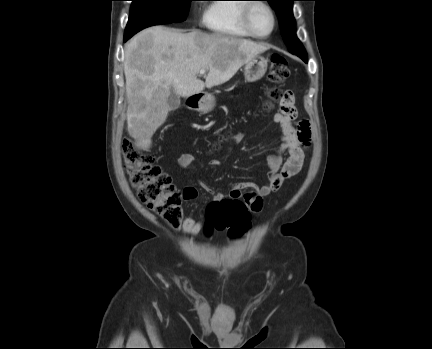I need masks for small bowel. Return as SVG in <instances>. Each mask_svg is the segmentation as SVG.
Returning a JSON list of instances; mask_svg holds the SVG:
<instances>
[{
	"label": "small bowel",
	"mask_w": 432,
	"mask_h": 349,
	"mask_svg": "<svg viewBox=\"0 0 432 349\" xmlns=\"http://www.w3.org/2000/svg\"><path fill=\"white\" fill-rule=\"evenodd\" d=\"M297 117V111L292 103V95L289 100L282 101L281 110L273 115V122L280 127L281 144L275 154L267 158V182L259 186L253 182H243L233 185L228 195L217 193L209 186L203 184L205 192L213 195L214 202H220L225 198L244 201L252 213L261 211L263 198L277 191L283 182L297 175L303 166L305 150L311 143V129L307 120H300L294 124L293 120ZM243 134H238L233 138V143L238 144L243 140ZM288 154L286 160L283 155ZM194 161L191 154H182L177 160L180 168H187ZM218 159L210 161L211 166L219 165ZM244 190H249L244 192ZM198 196L197 188L186 187L183 191L185 201H192ZM182 231L190 236H196L202 227L200 220L194 217H186L182 222Z\"/></svg>",
	"instance_id": "obj_1"
}]
</instances>
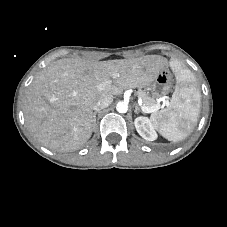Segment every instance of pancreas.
I'll return each instance as SVG.
<instances>
[{
	"label": "pancreas",
	"mask_w": 227,
	"mask_h": 227,
	"mask_svg": "<svg viewBox=\"0 0 227 227\" xmlns=\"http://www.w3.org/2000/svg\"><path fill=\"white\" fill-rule=\"evenodd\" d=\"M137 94L138 97L142 100L143 106L152 107L156 105L154 97H151L147 92L139 90Z\"/></svg>",
	"instance_id": "1"
}]
</instances>
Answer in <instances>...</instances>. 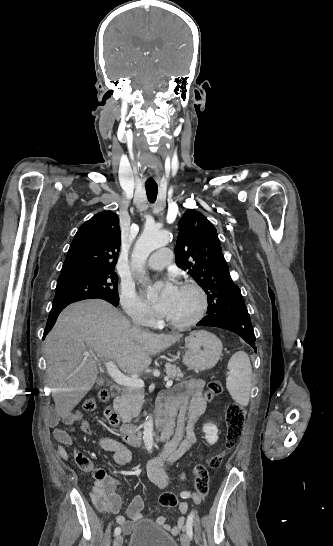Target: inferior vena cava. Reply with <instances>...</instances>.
I'll return each mask as SVG.
<instances>
[{
  "instance_id": "obj_1",
  "label": "inferior vena cava",
  "mask_w": 333,
  "mask_h": 546,
  "mask_svg": "<svg viewBox=\"0 0 333 546\" xmlns=\"http://www.w3.org/2000/svg\"><path fill=\"white\" fill-rule=\"evenodd\" d=\"M132 321H133V324H134L133 330L134 331H139L140 326L143 325L140 318L138 316H132Z\"/></svg>"
}]
</instances>
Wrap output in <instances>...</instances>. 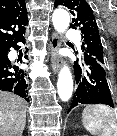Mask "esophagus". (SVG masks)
<instances>
[{
    "label": "esophagus",
    "instance_id": "esophagus-1",
    "mask_svg": "<svg viewBox=\"0 0 117 136\" xmlns=\"http://www.w3.org/2000/svg\"><path fill=\"white\" fill-rule=\"evenodd\" d=\"M59 47L60 39L56 33H53L50 43V59L51 67L54 73L58 72L61 65V59L58 54Z\"/></svg>",
    "mask_w": 117,
    "mask_h": 136
}]
</instances>
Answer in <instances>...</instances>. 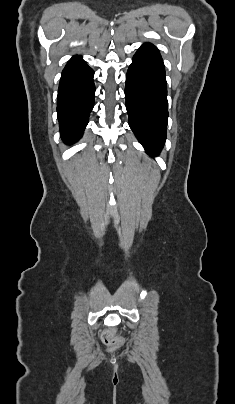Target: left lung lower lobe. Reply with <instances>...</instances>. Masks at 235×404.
I'll list each match as a JSON object with an SVG mask.
<instances>
[{"label":"left lung lower lobe","mask_w":235,"mask_h":404,"mask_svg":"<svg viewBox=\"0 0 235 404\" xmlns=\"http://www.w3.org/2000/svg\"><path fill=\"white\" fill-rule=\"evenodd\" d=\"M125 97L130 128L147 153L157 155L166 139L168 102L163 60L152 44L142 45L134 55Z\"/></svg>","instance_id":"1"}]
</instances>
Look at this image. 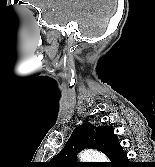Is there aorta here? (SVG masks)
<instances>
[{
  "label": "aorta",
  "instance_id": "762f6f07",
  "mask_svg": "<svg viewBox=\"0 0 155 167\" xmlns=\"http://www.w3.org/2000/svg\"><path fill=\"white\" fill-rule=\"evenodd\" d=\"M79 159L82 162H105L107 158L104 154L96 150H85L80 153Z\"/></svg>",
  "mask_w": 155,
  "mask_h": 167
}]
</instances>
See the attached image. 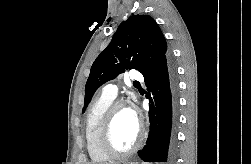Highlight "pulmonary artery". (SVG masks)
I'll return each instance as SVG.
<instances>
[{
    "mask_svg": "<svg viewBox=\"0 0 251 164\" xmlns=\"http://www.w3.org/2000/svg\"><path fill=\"white\" fill-rule=\"evenodd\" d=\"M130 79L140 81L143 79V76L138 71H132L130 73ZM117 86L114 84H108L103 88V94L112 98H115L117 95Z\"/></svg>",
    "mask_w": 251,
    "mask_h": 164,
    "instance_id": "1",
    "label": "pulmonary artery"
}]
</instances>
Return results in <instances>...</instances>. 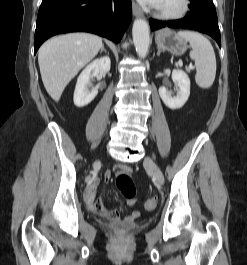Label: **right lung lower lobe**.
I'll return each instance as SVG.
<instances>
[{
    "label": "right lung lower lobe",
    "mask_w": 247,
    "mask_h": 265,
    "mask_svg": "<svg viewBox=\"0 0 247 265\" xmlns=\"http://www.w3.org/2000/svg\"><path fill=\"white\" fill-rule=\"evenodd\" d=\"M132 17L131 0H42L34 53L49 37L84 31L119 42Z\"/></svg>",
    "instance_id": "obj_1"
}]
</instances>
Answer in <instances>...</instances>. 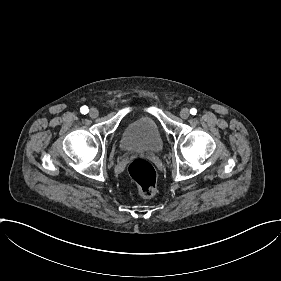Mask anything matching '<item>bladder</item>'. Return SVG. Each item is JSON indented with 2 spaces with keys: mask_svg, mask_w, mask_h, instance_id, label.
<instances>
[{
  "mask_svg": "<svg viewBox=\"0 0 281 281\" xmlns=\"http://www.w3.org/2000/svg\"><path fill=\"white\" fill-rule=\"evenodd\" d=\"M122 145L126 149L158 152L162 137L156 122L149 116H141L130 122L122 132Z\"/></svg>",
  "mask_w": 281,
  "mask_h": 281,
  "instance_id": "bladder-1",
  "label": "bladder"
}]
</instances>
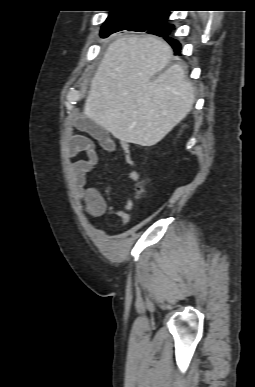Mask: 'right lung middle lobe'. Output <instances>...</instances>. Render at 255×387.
I'll return each mask as SVG.
<instances>
[{
  "mask_svg": "<svg viewBox=\"0 0 255 387\" xmlns=\"http://www.w3.org/2000/svg\"><path fill=\"white\" fill-rule=\"evenodd\" d=\"M168 11L157 12H127L120 14H110L101 29L103 38L112 33L121 30L133 31H150L157 34L169 32L174 28L173 25L168 26Z\"/></svg>",
  "mask_w": 255,
  "mask_h": 387,
  "instance_id": "obj_1",
  "label": "right lung middle lobe"
}]
</instances>
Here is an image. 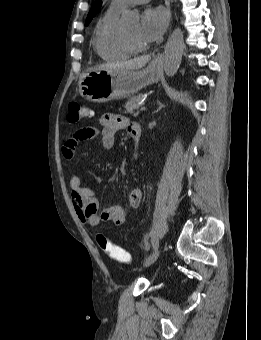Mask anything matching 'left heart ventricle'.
<instances>
[{
    "mask_svg": "<svg viewBox=\"0 0 261 340\" xmlns=\"http://www.w3.org/2000/svg\"><path fill=\"white\" fill-rule=\"evenodd\" d=\"M137 44L146 45L140 35V28L138 25H135L125 31Z\"/></svg>",
    "mask_w": 261,
    "mask_h": 340,
    "instance_id": "b2bd125f",
    "label": "left heart ventricle"
}]
</instances>
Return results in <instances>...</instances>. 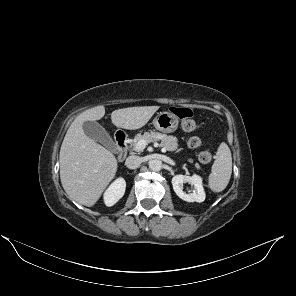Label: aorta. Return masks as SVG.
<instances>
[{
    "instance_id": "obj_1",
    "label": "aorta",
    "mask_w": 296,
    "mask_h": 296,
    "mask_svg": "<svg viewBox=\"0 0 296 296\" xmlns=\"http://www.w3.org/2000/svg\"><path fill=\"white\" fill-rule=\"evenodd\" d=\"M149 168L152 170V171H160L162 169V161L161 160H158V159H155V160H151L149 162Z\"/></svg>"
}]
</instances>
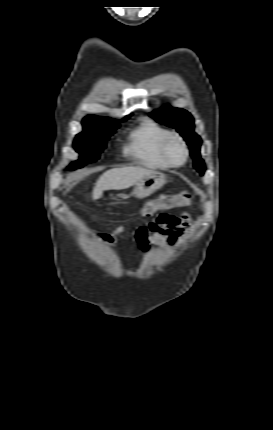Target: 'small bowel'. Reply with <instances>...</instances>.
<instances>
[{
	"instance_id": "small-bowel-1",
	"label": "small bowel",
	"mask_w": 273,
	"mask_h": 430,
	"mask_svg": "<svg viewBox=\"0 0 273 430\" xmlns=\"http://www.w3.org/2000/svg\"><path fill=\"white\" fill-rule=\"evenodd\" d=\"M190 220L187 214L180 218L169 215H161L146 226H142L133 232L138 243L139 252L145 256L151 245L164 249L176 246L180 237L189 229ZM127 231L124 226H119L111 233L100 234L99 238L107 244H115L116 238Z\"/></svg>"
}]
</instances>
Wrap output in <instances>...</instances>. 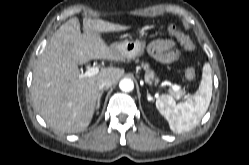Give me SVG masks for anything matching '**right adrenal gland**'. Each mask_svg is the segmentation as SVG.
<instances>
[{
    "instance_id": "obj_1",
    "label": "right adrenal gland",
    "mask_w": 249,
    "mask_h": 165,
    "mask_svg": "<svg viewBox=\"0 0 249 165\" xmlns=\"http://www.w3.org/2000/svg\"><path fill=\"white\" fill-rule=\"evenodd\" d=\"M103 91L100 92L98 100H97V104H96V109L98 110L100 107V102H101V97H102Z\"/></svg>"
}]
</instances>
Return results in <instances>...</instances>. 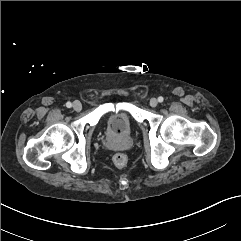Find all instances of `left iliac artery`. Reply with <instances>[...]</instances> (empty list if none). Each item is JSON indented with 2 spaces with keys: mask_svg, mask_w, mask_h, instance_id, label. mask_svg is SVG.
Segmentation results:
<instances>
[{
  "mask_svg": "<svg viewBox=\"0 0 241 241\" xmlns=\"http://www.w3.org/2000/svg\"><path fill=\"white\" fill-rule=\"evenodd\" d=\"M164 98L162 96L158 97V102H163Z\"/></svg>",
  "mask_w": 241,
  "mask_h": 241,
  "instance_id": "left-iliac-artery-1",
  "label": "left iliac artery"
}]
</instances>
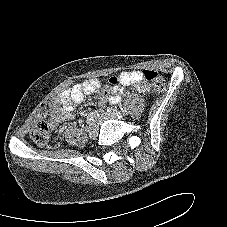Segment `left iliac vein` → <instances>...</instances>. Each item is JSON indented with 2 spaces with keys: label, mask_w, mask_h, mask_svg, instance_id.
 Instances as JSON below:
<instances>
[{
  "label": "left iliac vein",
  "mask_w": 227,
  "mask_h": 227,
  "mask_svg": "<svg viewBox=\"0 0 227 227\" xmlns=\"http://www.w3.org/2000/svg\"><path fill=\"white\" fill-rule=\"evenodd\" d=\"M122 117V114H120L119 116L118 115H115V114H111V113H105V114H102L99 118H98V120H97V122H98V124H101L104 120H106V119H119V118H121Z\"/></svg>",
  "instance_id": "4c4485c4"
}]
</instances>
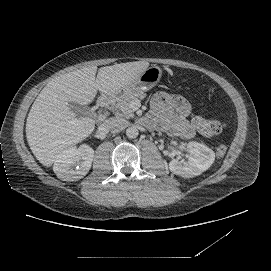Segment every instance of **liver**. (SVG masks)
<instances>
[{
  "instance_id": "1",
  "label": "liver",
  "mask_w": 271,
  "mask_h": 271,
  "mask_svg": "<svg viewBox=\"0 0 271 271\" xmlns=\"http://www.w3.org/2000/svg\"><path fill=\"white\" fill-rule=\"evenodd\" d=\"M135 61L104 66L84 67L51 79L34 100L26 119V139L37 160L50 166L63 150L82 141L93 131L95 122L77 117L69 102L89 104L97 91L107 94L129 85L147 67ZM97 73V75H96Z\"/></svg>"
}]
</instances>
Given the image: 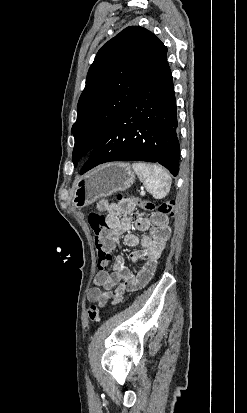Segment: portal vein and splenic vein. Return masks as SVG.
Wrapping results in <instances>:
<instances>
[{
  "label": "portal vein and splenic vein",
  "mask_w": 247,
  "mask_h": 413,
  "mask_svg": "<svg viewBox=\"0 0 247 413\" xmlns=\"http://www.w3.org/2000/svg\"><path fill=\"white\" fill-rule=\"evenodd\" d=\"M140 192H141V196H144V192H143V190H141Z\"/></svg>",
  "instance_id": "portal-vein-and-splenic-vein-1"
}]
</instances>
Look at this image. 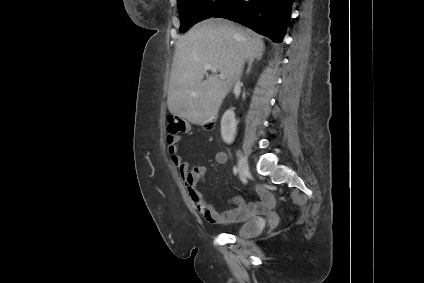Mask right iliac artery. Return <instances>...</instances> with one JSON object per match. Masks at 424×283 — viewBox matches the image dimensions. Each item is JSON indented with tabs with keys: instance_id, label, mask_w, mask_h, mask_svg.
I'll return each instance as SVG.
<instances>
[{
	"instance_id": "obj_1",
	"label": "right iliac artery",
	"mask_w": 424,
	"mask_h": 283,
	"mask_svg": "<svg viewBox=\"0 0 424 283\" xmlns=\"http://www.w3.org/2000/svg\"><path fill=\"white\" fill-rule=\"evenodd\" d=\"M233 172H234V174H237L238 169H237V167H236V166L233 168Z\"/></svg>"
}]
</instances>
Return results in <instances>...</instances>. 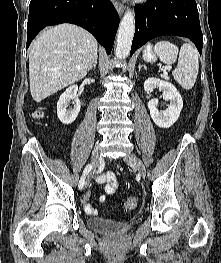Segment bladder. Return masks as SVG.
<instances>
[{
  "mask_svg": "<svg viewBox=\"0 0 221 263\" xmlns=\"http://www.w3.org/2000/svg\"><path fill=\"white\" fill-rule=\"evenodd\" d=\"M89 228L107 234H123L128 231L131 224L127 221H117L102 217H92L88 220Z\"/></svg>",
  "mask_w": 221,
  "mask_h": 263,
  "instance_id": "31cf9c89",
  "label": "bladder"
}]
</instances>
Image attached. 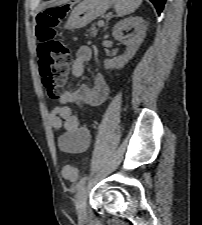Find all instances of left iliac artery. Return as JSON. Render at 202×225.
Segmentation results:
<instances>
[{
    "label": "left iliac artery",
    "mask_w": 202,
    "mask_h": 225,
    "mask_svg": "<svg viewBox=\"0 0 202 225\" xmlns=\"http://www.w3.org/2000/svg\"><path fill=\"white\" fill-rule=\"evenodd\" d=\"M85 182H86V177H82L76 185L77 189L81 190L84 187Z\"/></svg>",
    "instance_id": "1"
}]
</instances>
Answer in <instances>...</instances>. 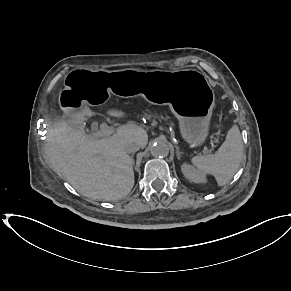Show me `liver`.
<instances>
[{
  "label": "liver",
  "instance_id": "liver-1",
  "mask_svg": "<svg viewBox=\"0 0 291 291\" xmlns=\"http://www.w3.org/2000/svg\"><path fill=\"white\" fill-rule=\"evenodd\" d=\"M107 114L125 116L120 110H108ZM72 117L79 126L57 120L48 128L46 153L54 168L88 198L113 201L127 196L134 186V171L125 145L137 143L145 148L147 132L139 125L125 124L115 134L96 139L82 126L85 113Z\"/></svg>",
  "mask_w": 291,
  "mask_h": 291
}]
</instances>
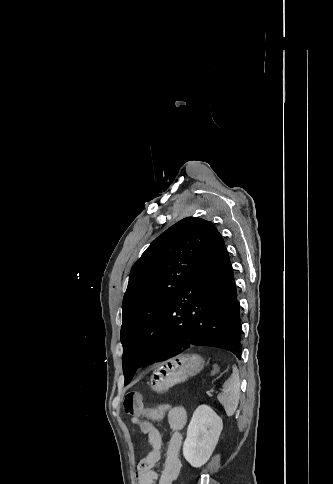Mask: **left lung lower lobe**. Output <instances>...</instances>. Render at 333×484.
<instances>
[{
  "mask_svg": "<svg viewBox=\"0 0 333 484\" xmlns=\"http://www.w3.org/2000/svg\"><path fill=\"white\" fill-rule=\"evenodd\" d=\"M154 330L142 365L172 358L192 345L226 349L240 359L242 331L236 284L223 238L213 224L183 271Z\"/></svg>",
  "mask_w": 333,
  "mask_h": 484,
  "instance_id": "0a47b994",
  "label": "left lung lower lobe"
}]
</instances>
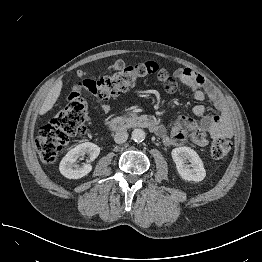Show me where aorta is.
I'll return each mask as SVG.
<instances>
[{
  "mask_svg": "<svg viewBox=\"0 0 262 262\" xmlns=\"http://www.w3.org/2000/svg\"><path fill=\"white\" fill-rule=\"evenodd\" d=\"M131 136L135 142H142L145 140L146 134L144 130L137 128L132 131Z\"/></svg>",
  "mask_w": 262,
  "mask_h": 262,
  "instance_id": "obj_1",
  "label": "aorta"
}]
</instances>
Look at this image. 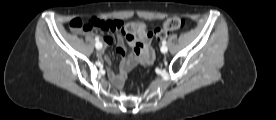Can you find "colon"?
<instances>
[{
	"mask_svg": "<svg viewBox=\"0 0 276 120\" xmlns=\"http://www.w3.org/2000/svg\"><path fill=\"white\" fill-rule=\"evenodd\" d=\"M70 30L74 33H80L89 30L90 28H98L105 31L110 27V24L107 20H104L99 17H93L90 19H73L70 24ZM186 26V20L179 17H170L167 18L162 27L155 30V35L157 38L162 39L167 37L169 34L183 29ZM120 31L128 39H143L148 36L146 25L140 20L130 21L125 24H122Z\"/></svg>",
	"mask_w": 276,
	"mask_h": 120,
	"instance_id": "1",
	"label": "colon"
}]
</instances>
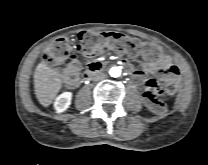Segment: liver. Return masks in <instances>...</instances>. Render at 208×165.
Returning <instances> with one entry per match:
<instances>
[{
	"label": "liver",
	"mask_w": 208,
	"mask_h": 165,
	"mask_svg": "<svg viewBox=\"0 0 208 165\" xmlns=\"http://www.w3.org/2000/svg\"><path fill=\"white\" fill-rule=\"evenodd\" d=\"M61 87L60 73L44 62L39 63L34 73V88L39 103L44 107L49 106Z\"/></svg>",
	"instance_id": "1"
}]
</instances>
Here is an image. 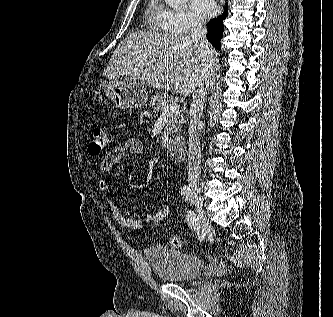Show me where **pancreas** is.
<instances>
[{
    "label": "pancreas",
    "mask_w": 333,
    "mask_h": 317,
    "mask_svg": "<svg viewBox=\"0 0 333 317\" xmlns=\"http://www.w3.org/2000/svg\"><path fill=\"white\" fill-rule=\"evenodd\" d=\"M170 103H172V100L168 96V94L164 92H159L151 96L149 106L153 108V112L161 113L164 106ZM183 123L184 117L181 111H178L177 113H174L170 116L161 136L164 146H166L168 142L172 141L173 138H175L179 134Z\"/></svg>",
    "instance_id": "cf45deb5"
}]
</instances>
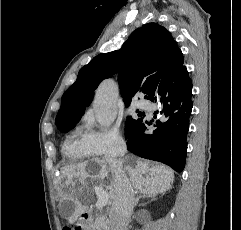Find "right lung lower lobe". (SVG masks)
Here are the masks:
<instances>
[{
  "instance_id": "obj_1",
  "label": "right lung lower lobe",
  "mask_w": 241,
  "mask_h": 230,
  "mask_svg": "<svg viewBox=\"0 0 241 230\" xmlns=\"http://www.w3.org/2000/svg\"><path fill=\"white\" fill-rule=\"evenodd\" d=\"M161 103L163 120L144 118L134 126L127 149L146 159L160 161L181 172L187 153L192 103V81L184 65L166 75L149 100ZM156 118V116H154Z\"/></svg>"
}]
</instances>
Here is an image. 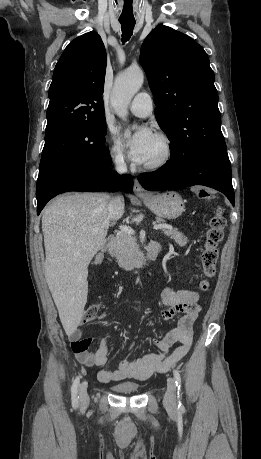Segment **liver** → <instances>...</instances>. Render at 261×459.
<instances>
[{
  "instance_id": "liver-1",
  "label": "liver",
  "mask_w": 261,
  "mask_h": 459,
  "mask_svg": "<svg viewBox=\"0 0 261 459\" xmlns=\"http://www.w3.org/2000/svg\"><path fill=\"white\" fill-rule=\"evenodd\" d=\"M110 199L104 193L65 194L43 212L45 278L68 336L84 313L88 266L115 221L109 213Z\"/></svg>"
}]
</instances>
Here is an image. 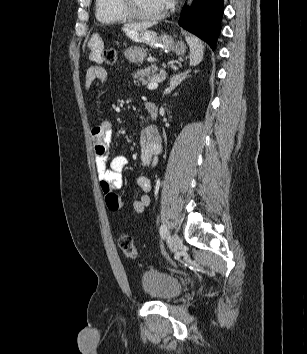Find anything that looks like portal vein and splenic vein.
<instances>
[{"label": "portal vein and splenic vein", "mask_w": 307, "mask_h": 354, "mask_svg": "<svg viewBox=\"0 0 307 354\" xmlns=\"http://www.w3.org/2000/svg\"><path fill=\"white\" fill-rule=\"evenodd\" d=\"M163 79V78H162ZM161 81V78H156L152 82H150L147 86L149 90H154L158 87V83Z\"/></svg>", "instance_id": "portal-vein-and-splenic-vein-1"}]
</instances>
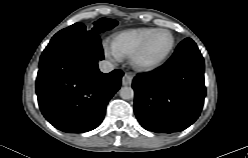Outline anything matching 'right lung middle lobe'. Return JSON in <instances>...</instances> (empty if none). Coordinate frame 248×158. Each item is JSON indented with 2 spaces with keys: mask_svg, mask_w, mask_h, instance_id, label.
Masks as SVG:
<instances>
[{
  "mask_svg": "<svg viewBox=\"0 0 248 158\" xmlns=\"http://www.w3.org/2000/svg\"><path fill=\"white\" fill-rule=\"evenodd\" d=\"M118 24V22L114 19H106V18H101L98 21L94 22V27L88 31L90 33L94 34H100L101 32L107 31L112 29ZM82 32H87L86 27L82 23H75L65 29H62L61 31L58 32V34H63V33H82Z\"/></svg>",
  "mask_w": 248,
  "mask_h": 158,
  "instance_id": "1",
  "label": "right lung middle lobe"
}]
</instances>
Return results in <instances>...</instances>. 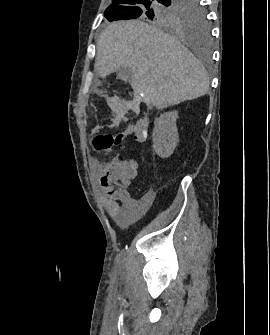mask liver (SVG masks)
Listing matches in <instances>:
<instances>
[{"instance_id":"6515ba94","label":"liver","mask_w":270,"mask_h":335,"mask_svg":"<svg viewBox=\"0 0 270 335\" xmlns=\"http://www.w3.org/2000/svg\"><path fill=\"white\" fill-rule=\"evenodd\" d=\"M132 70V88L158 110L195 100L209 90L208 74L176 38L140 20L113 22L97 40L95 68L106 78Z\"/></svg>"}]
</instances>
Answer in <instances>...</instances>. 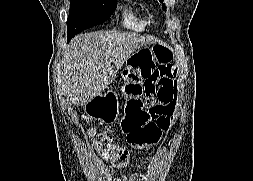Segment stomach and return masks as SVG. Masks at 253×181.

- _Exercise_
Rewrite the listing from its beginning through the line containing "117V111L292 103V95L289 100L282", replacing "segmentation" with "outline" and leaving everything else unchanged. Omit the pictures from your answer.

- _Correct output_
I need masks for small bowel. Return as SVG in <instances>. Each mask_svg is the outline as SVG.
Returning a JSON list of instances; mask_svg holds the SVG:
<instances>
[{
	"label": "small bowel",
	"mask_w": 432,
	"mask_h": 349,
	"mask_svg": "<svg viewBox=\"0 0 432 349\" xmlns=\"http://www.w3.org/2000/svg\"><path fill=\"white\" fill-rule=\"evenodd\" d=\"M297 117V111L292 103V95L289 100L282 101L281 110L273 115V122L280 127L281 144L275 154L267 158V182L259 186L253 182H243L233 185L228 195L217 193L209 186L203 184L205 192L213 195L214 202H220L225 198L244 201L252 213L261 211L263 198L277 191L283 182L297 175L303 166L305 150L311 143V129L307 120H300L294 124L293 120ZM243 134H238L233 138V143L238 144L243 140ZM288 154L286 160L283 155ZM194 161L191 154H182L177 160L180 168H187ZM218 159L210 161L211 166L219 165ZM244 190H249L244 192ZM198 196L197 188L186 187L183 191L185 201H192ZM182 231L190 236H196L202 227L200 220L194 217H186L182 222Z\"/></svg>",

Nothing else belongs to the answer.